The earthquake was Haiti’s most powerful in more than 200 years, with a 7.0 magnitude. It destroyed the presidential palace, a United Nations building, schools, hospitals and countless other buildings.

Thousands are feared dead, and some have estimated the toll could reach the tens of thousands. The local Red Cross said it was overwhelmed. President Rene Preval said he did not know the death toll, but that “up to now, I heard 50,000 … 30,000.”

Haiti is the poorest country in the Western Hemisphere, and the earthquake’s epicenter was just 10 miles from the capital of Port-au-Prince.

The risk assessor Eqecat said “even well-designed buildings could expect damage from this event,” adding that buildings in the region “tend to be built with heavy materials (concrete, masonry) and with little or none of the lateral reinforcing needed for earthquake resistance.”

Risk Management Solutions added that about 90 percent or more of Haiti’s insured risks are in Port-au-Prince.

Aon Corp., one of the world’s largest insurance brokers, said economic losses for the region’s poorest country were expected to be high. It had no immediate estimate of insurance losses.

Wednesday, the Caribbean Catastrophe Risk Insurance Facility said it would pay out $8 million, the full policy limit, to Haiti based on preliminary data of the location and strength of the earthquake.

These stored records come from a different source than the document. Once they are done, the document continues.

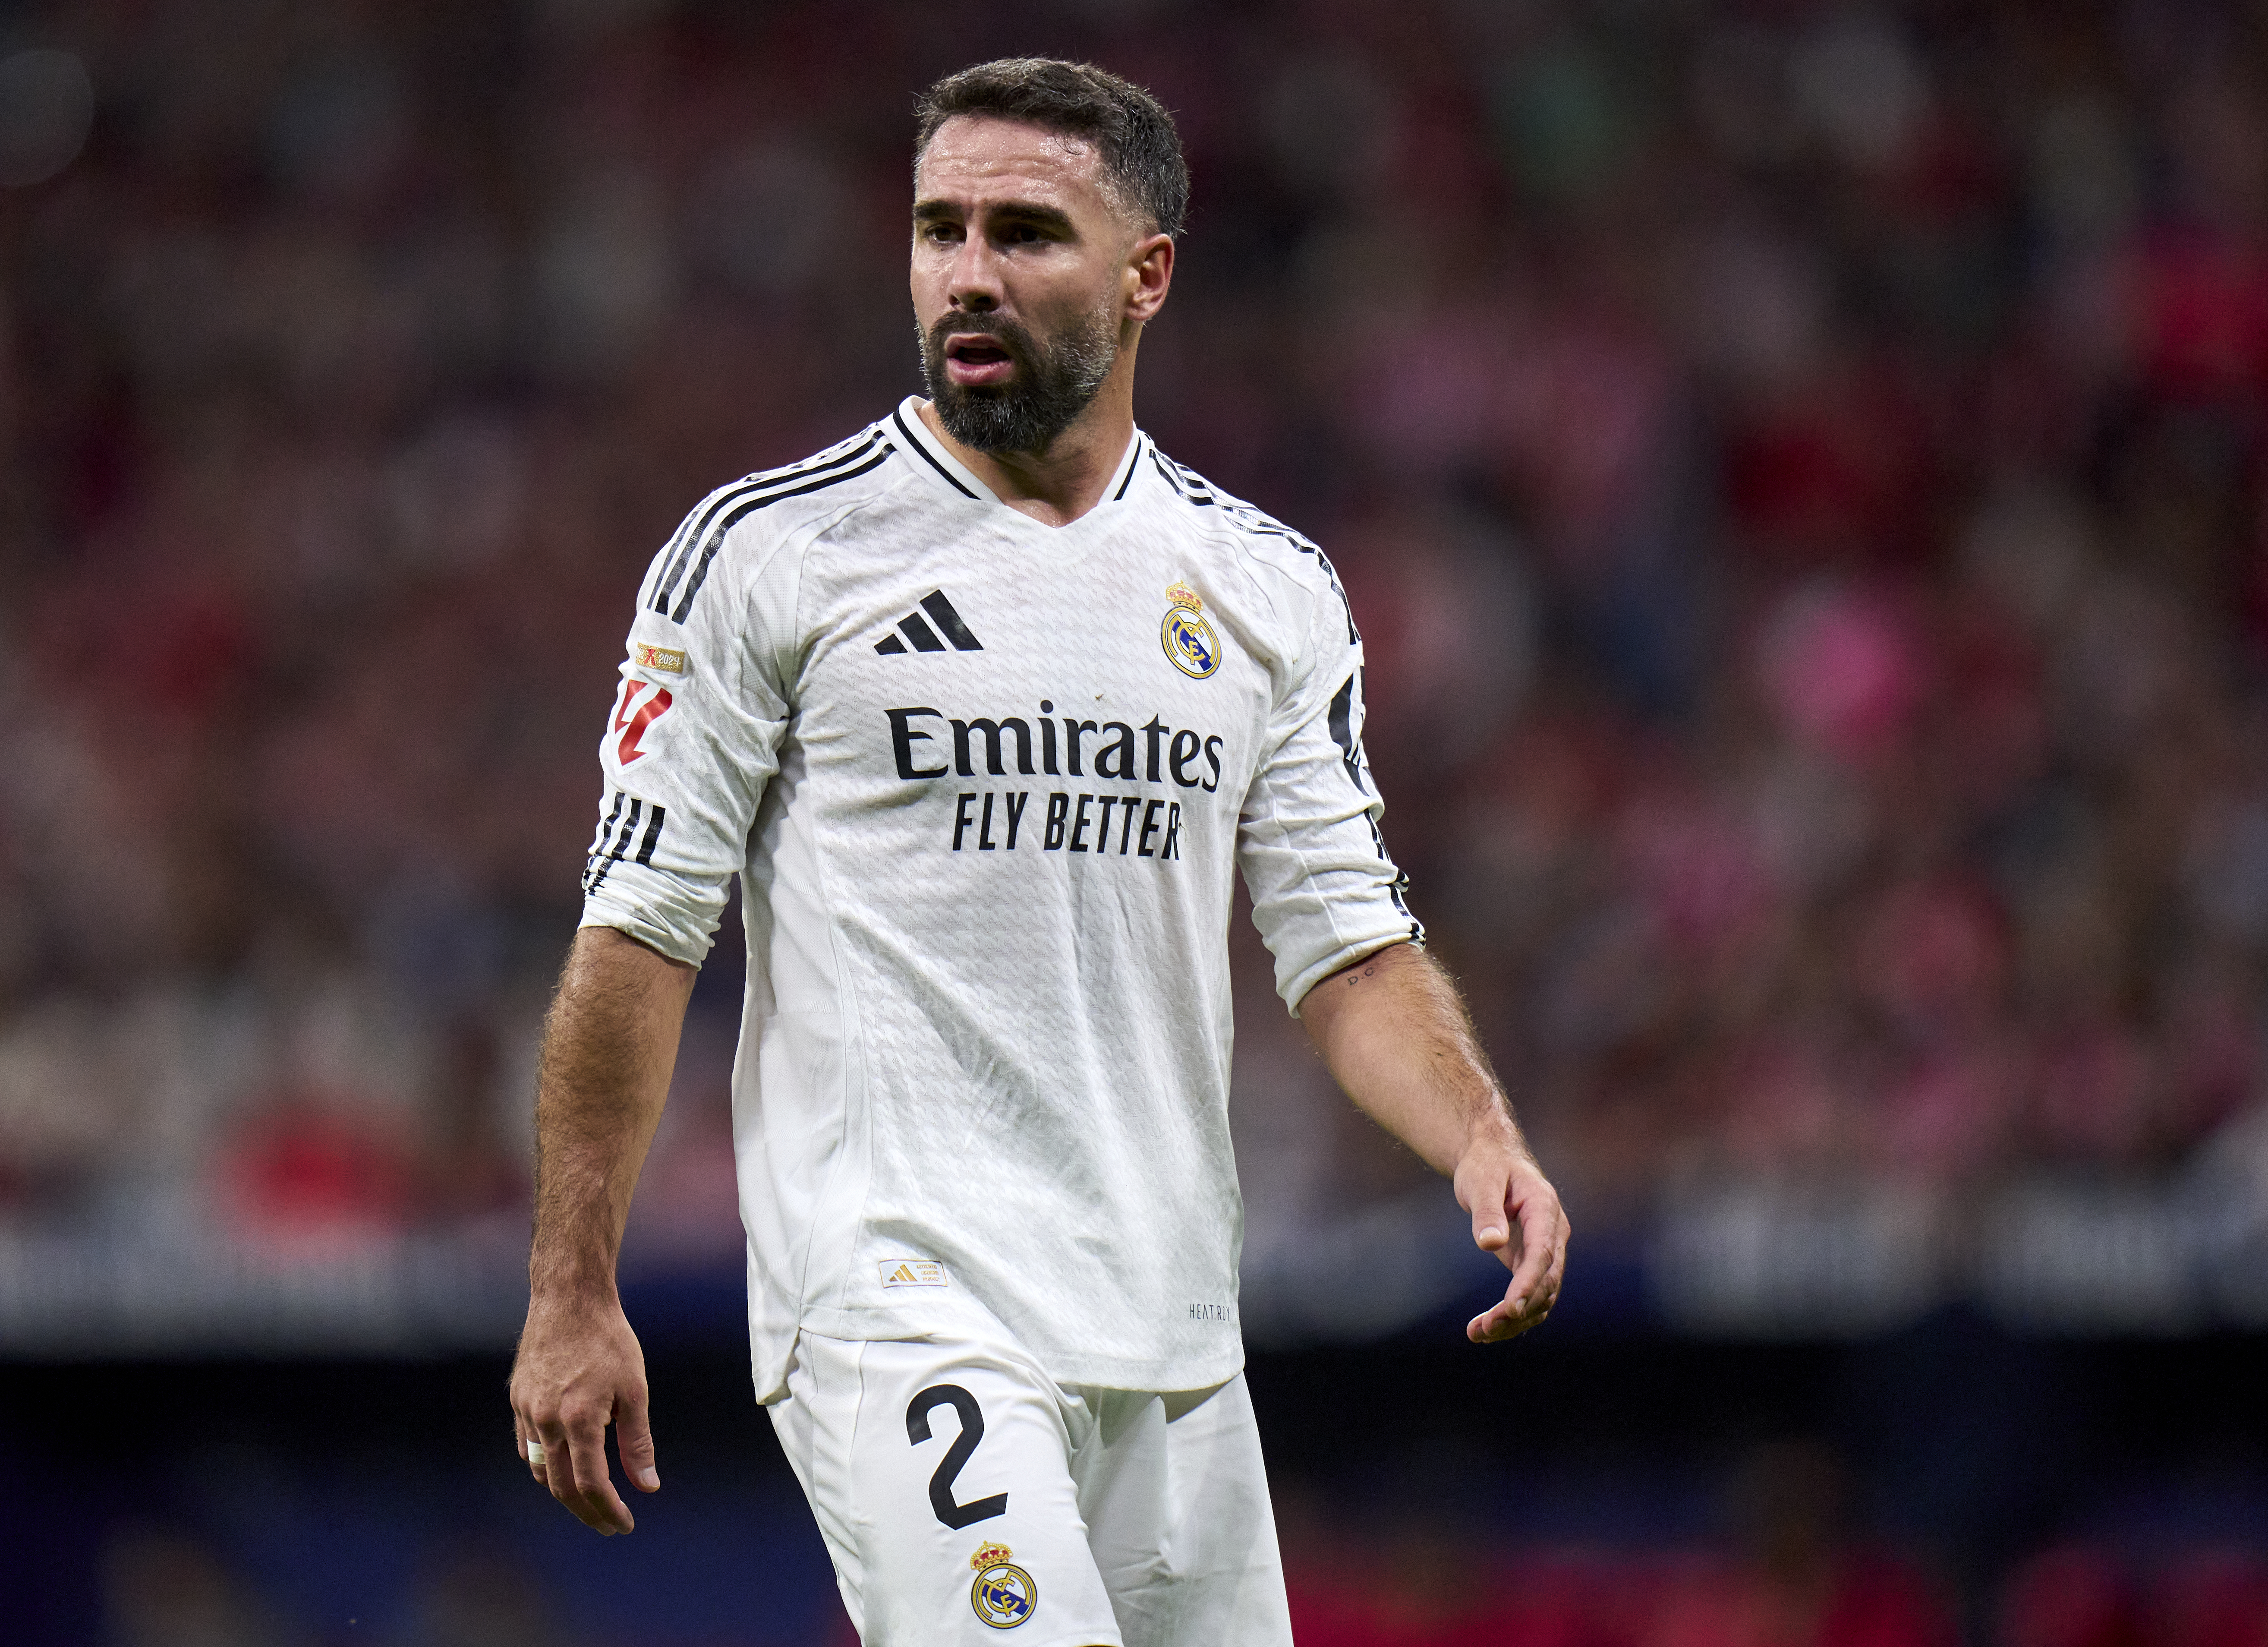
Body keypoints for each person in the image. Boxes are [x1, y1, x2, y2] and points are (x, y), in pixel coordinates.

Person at [508, 57, 1568, 1647]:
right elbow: (638, 935)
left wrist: (1475, 1130)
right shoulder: (771, 556)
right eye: (939, 229)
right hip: (902, 1300)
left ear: (1146, 275)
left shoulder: (1263, 587)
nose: (968, 273)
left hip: (1172, 1327)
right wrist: (570, 1287)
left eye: (1025, 232)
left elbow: (1344, 940)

Germany’s Hannover Re said it expects a 20 million euro ($29 million) loss from the earthquake.

American International Group Inc. had no immediate comment on its exposure, while Chubb Corp. did not immediately return a call seeking comment.

Insured losses for catastrophes regularly reach into the billions of dollars in more heavily-insured areas.

In 2005, Hurricane Katrina led to more than $40 billion of claims, making it the industry’s most costly natural disaster.

The attack on New York’s World Trade Center in September 2001 cost insurers up to $60 billion.